If it's a success, then the entire original response is returned to the observer,
if it's an error, you write the handling mode you need based on actual requirements, such as:
Encountering these situations
(this is a self-defined enum class, mainly for signature or token expiration situations, you can define it yourself)
State.FAIL_SIGNATURE_ERROR.value
State.FAIL_SIGNATURE_EXPIRED.value
State.FAIL_KEY_TOKEN_EXPIRED.value
will execute the API to re-acquire the token, save the desired data, and then return the corresponding data, then return the original error situation to the observer.
3. At this point, using retryWhen
Because an error situation was returned earlier,
it will trigger retryWhen,
here I also defined an Observable for the number of retries and the interval in seconds for retries,
it will determine how many seconds to retry once based on the input Int in case of failure.
The most important thing is, the function type used earlier,
plays an important role here, because this is where you write the method you expect to execute after the request fails:
resetRequest.invoke().delay(delayInSeconds, TimeUnit.SECONDS)
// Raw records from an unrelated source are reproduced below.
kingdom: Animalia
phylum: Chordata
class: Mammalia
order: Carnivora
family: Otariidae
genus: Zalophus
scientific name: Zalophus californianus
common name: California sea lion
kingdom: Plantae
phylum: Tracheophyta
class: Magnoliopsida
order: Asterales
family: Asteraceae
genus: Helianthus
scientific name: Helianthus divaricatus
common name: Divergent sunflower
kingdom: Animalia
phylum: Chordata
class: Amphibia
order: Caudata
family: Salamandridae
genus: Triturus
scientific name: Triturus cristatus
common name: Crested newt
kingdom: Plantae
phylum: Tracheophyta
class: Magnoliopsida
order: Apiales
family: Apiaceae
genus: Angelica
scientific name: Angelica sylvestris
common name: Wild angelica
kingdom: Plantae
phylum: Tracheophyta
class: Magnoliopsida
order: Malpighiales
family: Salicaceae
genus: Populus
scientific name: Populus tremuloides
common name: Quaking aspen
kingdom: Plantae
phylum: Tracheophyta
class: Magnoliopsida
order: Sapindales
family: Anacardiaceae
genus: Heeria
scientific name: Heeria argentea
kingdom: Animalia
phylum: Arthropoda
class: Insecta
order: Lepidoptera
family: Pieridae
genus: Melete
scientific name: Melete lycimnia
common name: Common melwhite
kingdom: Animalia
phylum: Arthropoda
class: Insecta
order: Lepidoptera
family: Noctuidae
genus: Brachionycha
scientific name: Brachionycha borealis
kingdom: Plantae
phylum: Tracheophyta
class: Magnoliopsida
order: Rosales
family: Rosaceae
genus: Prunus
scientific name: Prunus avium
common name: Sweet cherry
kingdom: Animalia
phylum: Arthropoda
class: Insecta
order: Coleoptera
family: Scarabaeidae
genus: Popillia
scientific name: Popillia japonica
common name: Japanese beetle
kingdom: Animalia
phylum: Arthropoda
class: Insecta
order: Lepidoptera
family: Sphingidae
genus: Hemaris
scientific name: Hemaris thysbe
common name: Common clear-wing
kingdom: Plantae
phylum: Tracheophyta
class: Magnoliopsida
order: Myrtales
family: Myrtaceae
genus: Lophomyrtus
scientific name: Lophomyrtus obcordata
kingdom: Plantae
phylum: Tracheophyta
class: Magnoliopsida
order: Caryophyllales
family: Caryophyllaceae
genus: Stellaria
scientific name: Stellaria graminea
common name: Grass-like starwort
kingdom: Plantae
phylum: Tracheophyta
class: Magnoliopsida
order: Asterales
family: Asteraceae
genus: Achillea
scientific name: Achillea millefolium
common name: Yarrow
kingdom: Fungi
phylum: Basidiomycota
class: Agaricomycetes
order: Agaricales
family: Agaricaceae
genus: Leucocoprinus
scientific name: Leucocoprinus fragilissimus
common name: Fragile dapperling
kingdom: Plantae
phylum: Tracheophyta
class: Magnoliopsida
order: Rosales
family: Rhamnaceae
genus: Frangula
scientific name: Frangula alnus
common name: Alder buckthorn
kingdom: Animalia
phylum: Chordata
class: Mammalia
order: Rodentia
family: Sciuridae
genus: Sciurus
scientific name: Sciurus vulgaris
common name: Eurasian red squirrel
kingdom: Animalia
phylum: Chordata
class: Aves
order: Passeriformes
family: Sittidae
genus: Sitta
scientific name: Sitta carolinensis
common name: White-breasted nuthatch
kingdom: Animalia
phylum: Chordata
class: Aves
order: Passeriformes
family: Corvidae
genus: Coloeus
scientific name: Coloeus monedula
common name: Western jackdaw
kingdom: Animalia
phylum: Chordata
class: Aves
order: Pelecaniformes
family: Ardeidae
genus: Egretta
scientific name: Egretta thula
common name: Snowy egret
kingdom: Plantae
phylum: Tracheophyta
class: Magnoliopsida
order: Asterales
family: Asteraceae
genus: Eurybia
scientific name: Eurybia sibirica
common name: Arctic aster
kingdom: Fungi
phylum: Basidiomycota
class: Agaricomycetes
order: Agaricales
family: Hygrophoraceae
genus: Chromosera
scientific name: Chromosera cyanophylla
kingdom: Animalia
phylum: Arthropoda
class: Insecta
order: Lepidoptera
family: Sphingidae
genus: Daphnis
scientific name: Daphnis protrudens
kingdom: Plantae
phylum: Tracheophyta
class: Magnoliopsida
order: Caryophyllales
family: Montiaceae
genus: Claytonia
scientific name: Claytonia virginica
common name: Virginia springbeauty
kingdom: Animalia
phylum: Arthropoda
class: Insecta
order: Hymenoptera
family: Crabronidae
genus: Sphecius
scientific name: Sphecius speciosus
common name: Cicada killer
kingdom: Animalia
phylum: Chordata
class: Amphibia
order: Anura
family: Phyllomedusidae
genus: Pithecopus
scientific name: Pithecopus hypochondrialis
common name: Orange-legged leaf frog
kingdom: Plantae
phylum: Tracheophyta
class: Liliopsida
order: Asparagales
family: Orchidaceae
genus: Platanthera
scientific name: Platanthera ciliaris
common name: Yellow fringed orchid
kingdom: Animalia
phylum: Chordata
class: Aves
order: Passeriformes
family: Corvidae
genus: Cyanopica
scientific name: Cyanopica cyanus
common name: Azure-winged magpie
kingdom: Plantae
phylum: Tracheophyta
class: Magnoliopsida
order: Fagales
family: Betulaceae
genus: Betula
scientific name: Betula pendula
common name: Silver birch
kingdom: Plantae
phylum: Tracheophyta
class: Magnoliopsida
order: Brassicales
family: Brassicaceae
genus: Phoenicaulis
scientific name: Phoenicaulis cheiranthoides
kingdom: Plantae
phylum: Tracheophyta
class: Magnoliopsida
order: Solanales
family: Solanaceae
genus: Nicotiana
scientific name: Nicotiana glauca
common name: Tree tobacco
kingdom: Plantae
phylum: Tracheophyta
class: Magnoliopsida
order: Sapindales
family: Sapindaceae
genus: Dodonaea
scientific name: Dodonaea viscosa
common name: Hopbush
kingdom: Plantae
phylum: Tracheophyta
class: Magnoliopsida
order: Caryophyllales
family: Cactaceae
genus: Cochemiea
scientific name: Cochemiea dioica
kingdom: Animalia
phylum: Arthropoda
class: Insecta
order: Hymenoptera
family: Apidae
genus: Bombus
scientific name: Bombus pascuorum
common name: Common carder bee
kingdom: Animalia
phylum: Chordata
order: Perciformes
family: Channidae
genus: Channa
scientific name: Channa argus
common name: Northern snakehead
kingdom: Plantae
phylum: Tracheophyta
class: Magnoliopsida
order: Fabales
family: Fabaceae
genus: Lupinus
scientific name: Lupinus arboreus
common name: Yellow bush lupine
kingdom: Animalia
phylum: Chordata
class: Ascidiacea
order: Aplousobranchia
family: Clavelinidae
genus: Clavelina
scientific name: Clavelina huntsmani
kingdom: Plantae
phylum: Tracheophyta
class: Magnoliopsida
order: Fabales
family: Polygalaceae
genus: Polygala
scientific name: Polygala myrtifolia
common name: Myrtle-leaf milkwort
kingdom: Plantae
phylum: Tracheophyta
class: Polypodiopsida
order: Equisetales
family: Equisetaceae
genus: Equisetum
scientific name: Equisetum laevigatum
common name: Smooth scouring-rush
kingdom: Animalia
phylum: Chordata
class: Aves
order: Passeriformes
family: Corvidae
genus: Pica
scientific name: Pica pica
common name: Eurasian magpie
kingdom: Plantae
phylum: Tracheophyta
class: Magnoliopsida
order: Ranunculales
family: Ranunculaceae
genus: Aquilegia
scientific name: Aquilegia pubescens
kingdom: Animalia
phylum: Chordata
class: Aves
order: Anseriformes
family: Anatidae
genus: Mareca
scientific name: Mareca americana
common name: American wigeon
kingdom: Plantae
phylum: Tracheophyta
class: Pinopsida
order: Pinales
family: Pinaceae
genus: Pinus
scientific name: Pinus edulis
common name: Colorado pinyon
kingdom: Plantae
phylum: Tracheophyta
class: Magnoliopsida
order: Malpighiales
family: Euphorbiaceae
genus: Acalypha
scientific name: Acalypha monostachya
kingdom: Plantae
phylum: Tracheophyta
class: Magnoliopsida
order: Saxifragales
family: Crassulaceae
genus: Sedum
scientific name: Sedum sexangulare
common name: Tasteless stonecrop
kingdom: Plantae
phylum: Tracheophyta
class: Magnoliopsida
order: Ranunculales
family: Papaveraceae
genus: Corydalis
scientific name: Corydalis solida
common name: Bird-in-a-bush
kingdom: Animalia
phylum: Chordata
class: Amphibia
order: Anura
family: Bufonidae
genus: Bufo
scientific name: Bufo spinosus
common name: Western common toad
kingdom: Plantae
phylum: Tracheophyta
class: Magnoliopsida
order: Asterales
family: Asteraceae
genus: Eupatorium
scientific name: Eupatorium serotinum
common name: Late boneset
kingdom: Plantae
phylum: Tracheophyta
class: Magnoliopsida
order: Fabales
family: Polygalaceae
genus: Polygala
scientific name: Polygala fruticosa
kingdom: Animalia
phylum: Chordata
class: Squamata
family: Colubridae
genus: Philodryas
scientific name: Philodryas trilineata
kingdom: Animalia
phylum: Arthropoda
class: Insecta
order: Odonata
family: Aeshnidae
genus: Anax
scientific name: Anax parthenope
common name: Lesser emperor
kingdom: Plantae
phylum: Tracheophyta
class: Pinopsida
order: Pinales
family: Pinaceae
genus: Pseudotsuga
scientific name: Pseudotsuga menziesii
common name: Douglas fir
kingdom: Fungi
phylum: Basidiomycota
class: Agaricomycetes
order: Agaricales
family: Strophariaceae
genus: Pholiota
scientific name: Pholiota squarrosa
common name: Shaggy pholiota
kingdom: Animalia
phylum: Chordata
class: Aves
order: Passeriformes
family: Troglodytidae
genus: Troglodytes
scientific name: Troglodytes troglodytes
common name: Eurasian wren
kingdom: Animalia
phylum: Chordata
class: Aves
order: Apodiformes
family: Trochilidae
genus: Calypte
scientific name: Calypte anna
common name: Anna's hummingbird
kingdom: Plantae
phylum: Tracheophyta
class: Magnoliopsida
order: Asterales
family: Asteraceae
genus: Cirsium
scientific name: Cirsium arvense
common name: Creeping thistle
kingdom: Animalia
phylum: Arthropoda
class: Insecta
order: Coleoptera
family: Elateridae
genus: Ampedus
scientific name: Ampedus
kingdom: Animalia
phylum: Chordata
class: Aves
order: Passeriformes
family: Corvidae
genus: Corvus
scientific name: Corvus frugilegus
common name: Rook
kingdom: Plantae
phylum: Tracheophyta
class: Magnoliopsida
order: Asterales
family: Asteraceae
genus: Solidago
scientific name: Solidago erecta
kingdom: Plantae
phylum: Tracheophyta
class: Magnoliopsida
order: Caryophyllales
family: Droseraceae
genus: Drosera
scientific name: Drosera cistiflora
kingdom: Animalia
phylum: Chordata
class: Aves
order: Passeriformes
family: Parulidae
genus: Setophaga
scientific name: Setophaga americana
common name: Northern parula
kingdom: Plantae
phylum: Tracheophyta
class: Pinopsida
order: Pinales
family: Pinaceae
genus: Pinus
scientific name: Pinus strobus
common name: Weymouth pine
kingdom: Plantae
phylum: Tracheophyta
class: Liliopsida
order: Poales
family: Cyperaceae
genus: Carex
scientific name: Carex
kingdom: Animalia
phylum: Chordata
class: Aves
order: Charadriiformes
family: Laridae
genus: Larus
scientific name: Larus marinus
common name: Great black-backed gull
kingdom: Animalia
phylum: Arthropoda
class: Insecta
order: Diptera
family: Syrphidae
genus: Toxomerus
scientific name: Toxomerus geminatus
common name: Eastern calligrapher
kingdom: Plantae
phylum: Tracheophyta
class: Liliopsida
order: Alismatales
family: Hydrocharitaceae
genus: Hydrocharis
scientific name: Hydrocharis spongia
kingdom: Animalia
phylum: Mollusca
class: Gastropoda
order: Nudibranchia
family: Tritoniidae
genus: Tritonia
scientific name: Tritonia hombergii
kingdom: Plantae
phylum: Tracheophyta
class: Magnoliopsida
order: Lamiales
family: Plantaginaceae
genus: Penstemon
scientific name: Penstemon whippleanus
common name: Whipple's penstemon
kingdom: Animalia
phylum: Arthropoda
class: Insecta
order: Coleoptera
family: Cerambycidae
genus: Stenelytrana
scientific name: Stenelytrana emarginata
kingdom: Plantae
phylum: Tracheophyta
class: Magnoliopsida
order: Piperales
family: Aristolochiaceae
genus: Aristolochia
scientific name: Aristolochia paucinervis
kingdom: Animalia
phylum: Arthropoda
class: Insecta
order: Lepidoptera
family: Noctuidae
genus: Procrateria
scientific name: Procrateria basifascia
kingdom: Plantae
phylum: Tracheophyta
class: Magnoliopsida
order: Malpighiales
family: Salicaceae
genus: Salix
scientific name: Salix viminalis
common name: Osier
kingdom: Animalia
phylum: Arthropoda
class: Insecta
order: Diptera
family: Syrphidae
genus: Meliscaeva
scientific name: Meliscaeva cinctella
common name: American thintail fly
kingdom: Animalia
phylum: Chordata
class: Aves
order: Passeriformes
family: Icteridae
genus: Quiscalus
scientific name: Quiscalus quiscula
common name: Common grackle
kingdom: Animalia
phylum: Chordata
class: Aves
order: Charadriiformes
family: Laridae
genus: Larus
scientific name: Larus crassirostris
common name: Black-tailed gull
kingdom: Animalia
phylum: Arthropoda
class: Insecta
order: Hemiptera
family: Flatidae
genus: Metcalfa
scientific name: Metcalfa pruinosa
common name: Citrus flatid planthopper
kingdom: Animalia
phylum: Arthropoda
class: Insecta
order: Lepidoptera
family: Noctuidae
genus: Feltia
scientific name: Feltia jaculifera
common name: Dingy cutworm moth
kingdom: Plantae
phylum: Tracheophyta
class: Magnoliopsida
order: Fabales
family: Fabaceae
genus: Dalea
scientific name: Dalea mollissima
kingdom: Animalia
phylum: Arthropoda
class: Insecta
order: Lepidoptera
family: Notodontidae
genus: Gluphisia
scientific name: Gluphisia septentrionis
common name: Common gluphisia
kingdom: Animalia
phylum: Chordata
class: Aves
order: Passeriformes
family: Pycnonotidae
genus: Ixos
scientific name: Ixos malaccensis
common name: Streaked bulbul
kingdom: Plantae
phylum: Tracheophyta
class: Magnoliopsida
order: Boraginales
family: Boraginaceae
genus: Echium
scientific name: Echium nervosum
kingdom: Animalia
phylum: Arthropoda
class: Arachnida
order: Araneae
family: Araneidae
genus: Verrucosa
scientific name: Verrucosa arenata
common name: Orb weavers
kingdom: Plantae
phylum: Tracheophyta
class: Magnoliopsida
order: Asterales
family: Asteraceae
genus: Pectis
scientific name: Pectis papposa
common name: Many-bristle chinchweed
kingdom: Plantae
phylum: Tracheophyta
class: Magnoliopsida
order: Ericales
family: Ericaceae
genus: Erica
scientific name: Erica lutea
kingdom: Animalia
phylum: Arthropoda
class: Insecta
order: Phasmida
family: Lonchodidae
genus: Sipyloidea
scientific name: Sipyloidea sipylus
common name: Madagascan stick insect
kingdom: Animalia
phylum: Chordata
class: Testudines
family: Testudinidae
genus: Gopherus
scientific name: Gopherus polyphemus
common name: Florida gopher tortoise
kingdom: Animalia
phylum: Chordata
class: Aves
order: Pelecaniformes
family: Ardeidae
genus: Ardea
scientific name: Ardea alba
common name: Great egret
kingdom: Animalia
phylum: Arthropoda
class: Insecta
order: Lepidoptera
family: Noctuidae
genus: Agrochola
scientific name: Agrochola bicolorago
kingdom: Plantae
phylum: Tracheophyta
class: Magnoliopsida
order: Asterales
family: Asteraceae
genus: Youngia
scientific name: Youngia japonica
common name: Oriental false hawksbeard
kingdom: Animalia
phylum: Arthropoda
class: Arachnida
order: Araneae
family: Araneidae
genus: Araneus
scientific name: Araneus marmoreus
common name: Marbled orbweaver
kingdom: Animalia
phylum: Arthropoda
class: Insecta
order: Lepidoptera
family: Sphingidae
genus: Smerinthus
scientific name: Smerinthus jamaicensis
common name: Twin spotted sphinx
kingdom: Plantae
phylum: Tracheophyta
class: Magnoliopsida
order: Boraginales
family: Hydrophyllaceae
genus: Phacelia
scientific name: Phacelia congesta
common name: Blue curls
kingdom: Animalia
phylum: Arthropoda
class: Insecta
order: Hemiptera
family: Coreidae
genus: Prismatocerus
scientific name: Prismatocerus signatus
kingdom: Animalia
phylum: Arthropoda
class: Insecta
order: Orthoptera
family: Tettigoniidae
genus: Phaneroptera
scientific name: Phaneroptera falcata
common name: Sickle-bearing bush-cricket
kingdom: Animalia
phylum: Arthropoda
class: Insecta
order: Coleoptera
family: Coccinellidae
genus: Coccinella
Since the return type of the extension is defined as Observable
it can be reconnected to the original subscription, which I think is quite convenient,
for your reference.
Finally,
you can define specific error constants and handling processes based on other situations,
and add corresponding handling logic in this extension function.
No matter what situation you encounter,
as long as you define the corresponding error constants and handling processes in advance,
this extension function can help you execute the corresponding handling.
You can extend this function according to your needs,
making it more suitable for your application scenarios.